[Stored data]
++++++++++

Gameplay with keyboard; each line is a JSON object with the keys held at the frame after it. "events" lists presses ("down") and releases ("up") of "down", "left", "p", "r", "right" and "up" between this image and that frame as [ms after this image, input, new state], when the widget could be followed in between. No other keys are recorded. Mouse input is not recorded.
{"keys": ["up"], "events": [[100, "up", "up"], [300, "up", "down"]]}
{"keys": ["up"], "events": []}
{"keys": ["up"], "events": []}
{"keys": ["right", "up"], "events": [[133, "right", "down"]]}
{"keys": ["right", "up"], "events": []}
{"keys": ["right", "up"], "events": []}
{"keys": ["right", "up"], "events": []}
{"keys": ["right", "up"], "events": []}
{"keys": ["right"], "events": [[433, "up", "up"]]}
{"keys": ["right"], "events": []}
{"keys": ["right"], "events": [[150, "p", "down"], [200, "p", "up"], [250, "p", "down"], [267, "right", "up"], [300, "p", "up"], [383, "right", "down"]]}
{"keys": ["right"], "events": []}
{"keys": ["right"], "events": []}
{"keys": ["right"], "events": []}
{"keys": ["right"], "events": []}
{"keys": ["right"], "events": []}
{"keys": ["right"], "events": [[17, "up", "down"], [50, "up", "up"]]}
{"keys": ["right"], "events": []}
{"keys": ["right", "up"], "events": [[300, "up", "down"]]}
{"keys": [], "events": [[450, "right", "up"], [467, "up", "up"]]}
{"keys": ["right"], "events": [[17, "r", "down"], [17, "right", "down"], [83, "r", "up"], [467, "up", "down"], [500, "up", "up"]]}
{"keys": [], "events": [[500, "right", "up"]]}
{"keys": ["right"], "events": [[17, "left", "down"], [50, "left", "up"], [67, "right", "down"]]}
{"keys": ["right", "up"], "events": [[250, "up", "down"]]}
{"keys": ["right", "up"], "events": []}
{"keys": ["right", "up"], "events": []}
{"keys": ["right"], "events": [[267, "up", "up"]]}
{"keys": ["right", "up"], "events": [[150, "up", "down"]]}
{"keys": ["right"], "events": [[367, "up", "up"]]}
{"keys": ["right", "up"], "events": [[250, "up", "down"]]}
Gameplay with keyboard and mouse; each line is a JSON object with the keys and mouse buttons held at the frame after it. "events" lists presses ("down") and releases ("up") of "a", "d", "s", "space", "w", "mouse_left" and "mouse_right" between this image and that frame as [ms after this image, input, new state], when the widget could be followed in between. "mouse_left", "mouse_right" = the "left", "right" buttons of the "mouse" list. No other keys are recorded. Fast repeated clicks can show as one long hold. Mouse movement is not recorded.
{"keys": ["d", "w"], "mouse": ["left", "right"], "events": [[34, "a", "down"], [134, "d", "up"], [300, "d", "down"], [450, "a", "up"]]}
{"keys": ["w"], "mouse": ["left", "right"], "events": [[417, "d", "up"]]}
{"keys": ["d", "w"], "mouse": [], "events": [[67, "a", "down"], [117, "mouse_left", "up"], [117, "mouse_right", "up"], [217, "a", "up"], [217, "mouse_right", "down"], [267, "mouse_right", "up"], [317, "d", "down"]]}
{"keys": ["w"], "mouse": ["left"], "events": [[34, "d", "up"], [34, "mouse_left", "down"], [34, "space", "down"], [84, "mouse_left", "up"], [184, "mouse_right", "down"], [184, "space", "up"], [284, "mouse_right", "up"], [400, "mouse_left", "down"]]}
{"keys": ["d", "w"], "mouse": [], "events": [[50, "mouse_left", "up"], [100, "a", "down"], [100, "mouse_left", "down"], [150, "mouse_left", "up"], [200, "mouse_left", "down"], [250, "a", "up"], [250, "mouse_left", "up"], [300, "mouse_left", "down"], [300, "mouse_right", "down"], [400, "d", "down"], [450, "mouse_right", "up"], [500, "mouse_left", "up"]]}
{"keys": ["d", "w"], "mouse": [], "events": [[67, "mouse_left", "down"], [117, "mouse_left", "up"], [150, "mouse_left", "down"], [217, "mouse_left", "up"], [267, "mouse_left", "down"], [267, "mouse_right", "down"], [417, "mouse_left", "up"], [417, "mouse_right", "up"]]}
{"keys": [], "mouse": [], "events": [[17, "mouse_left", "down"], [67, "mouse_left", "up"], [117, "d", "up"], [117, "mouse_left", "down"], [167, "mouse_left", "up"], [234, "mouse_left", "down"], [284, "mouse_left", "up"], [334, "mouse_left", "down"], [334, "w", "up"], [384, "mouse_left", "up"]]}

++++++++++

Each record above has to be set down again, exactly and completely.

Gameplay with keyboard; each line is a JSON object with the keys held at the frame after it. "events" lists presses ("down") and releases ("up") of "down", "left", "p", "r", "right" and "up" between this image and that frame as [ms after this image, input, new state], when the widget could be followed in between. No other keys are recorded. Mouse input is not recorded.
{"keys": ["up"], "events": [[100, "up", "up"], [300, "up", "down"]]}
{"keys": ["up"], "events": []}
{"keys": ["up"], "events": []}
{"keys": ["right", "up"], "events": [[133, "right", "down"]]}
{"keys": ["right", "up"], "events": []}
{"keys": ["right", "up"], "events": []}
{"keys": ["right", "up"], "events": []}
{"keys": ["right", "up"], "events": []}
{"keys": ["right"], "events": [[433, "up", "up"]]}
{"keys": ["right"], "events": []}
{"keys": ["right"], "events": [[150, "p", "down"], [200, "p", "up"], [250, "p", "down"], [267, "right", "up"], [300, "p", "up"], [383, "right", "down"]]}
{"keys": ["right"], "events": []}
{"keys": ["right"], "events": []}
{"keys": ["right"], "events": []}
{"keys": ["right"], "events": []}
{"keys": ["right"], "events": []}
{"keys": ["right"], "events": [[17, "up", "down"], [50, "up", "up"]]}
{"keys": ["right"], "events": []}
{"keys": ["right", "up"], "events": [[300, "up", "down"]]}
{"keys": [], "events": [[450, "right", "up"], [467, "up", "up"]]}
{"keys": ["right"], "events": [[17, "r", "down"], [17, "right", "down"], [83, "r", "up"], [467, "up", "down"], [500, "up", "up"]]}
{"keys": [], "events": [[500, "right", "up"]]}
{"keys": ["right"], "events": [[17, "left", "down"], [50, "left", "up"], [67, "right", "down"]]}
{"keys": ["right", "up"], "events": [[250, "up", "down"]]}
{"keys": ["right", "up"], "events": []}
{"keys": ["right", "up"], "events": []}
{"keys": ["right"], "events": [[267, "up", "up"]]}
{"keys": ["right", "up"], "events": [[150, "up", "down"]]}
{"keys": ["right"], "events": [[367, "up", "up"]]}
{"keys": ["right", "up"], "events": [[250, "up", "down"]]}
Gameplay with keyboard and mouse; each line is a JSON object with the keys and mouse buttons held at the frame after it. "events" lists presses ("down") and releases ("up") of "a", "d", "s", "space", "w", "mouse_left" and "mouse_right" between this image and that frame as [ms after this image, input, new state], when the widget could be followed in between. "mouse_left", "mouse_right" = the "left", "right" buttons of the "mouse" list. No other keys are recorded. Fast repeated clicks can show as one long hold. Mouse movement is not recorded.
{"keys": ["d", "w"], "mouse": ["left", "right"], "events": [[34, "a", "down"], [134, "d", "up"], [300, "d", "down"], [450, "a", "up"]]}
{"keys": ["w"], "mouse": ["left", "right"], "events": [[417, "d", "up"]]}
{"keys": ["d", "w"], "mouse": [], "events": [[67, "a", "down"], [117, "mouse_left", "up"], [117, "mouse_right", "up"], [217, "a", "up"], [217, "mouse_right", "down"], [267, "mouse_right", "up"], [317, "d", "down"]]}
{"keys": ["w"], "mouse": ["left"], "events": [[34, "d", "up"], [34, "mouse_left", "down"], [34, "space", "down"], [84, "mouse_left", "up"], [184, "mouse_right", "down"], [184, "space", "up"], [284, "mouse_right", "up"], [400, "mouse_left", "down"]]}
{"keys": ["d", "w"], "mouse": [], "events": [[50, "mouse_left", "up"], [100, "a", "down"], [100, "mouse_left", "down"], [150, "mouse_left", "up"], [200, "mouse_left", "down"], [250, "a", "up"], [250, "mouse_left", "up"], [300, "mouse_left", "down"], [300, "mouse_right", "down"], [400, "d", "down"], [450, "mouse_right", "up"], [500, "mouse_left", "up"]]}
{"keys": ["d", "w"], "mouse": [], "events": [[67, "mouse_left", "down"], [117, "mouse_left", "up"], [150, "mouse_left", "down"], [217, "mouse_left", "up"], [267, "mouse_left", "down"], [267, "mouse_right", "down"], [417, "mouse_left", "up"], [417, "mouse_right", "up"]]}
{"keys": [], "mouse": [], "events": [[17, "mouse_left", "down"], [67, "mouse_left", "up"], [117, "d", "up"], [117, "mouse_left", "down"], [167, "mouse_left", "up"], [234, "mouse_left", "down"], [284, "mouse_left", "up"], [334, "mouse_left", "down"], [334, "w", "up"], [384, "mouse_left", "up"]]}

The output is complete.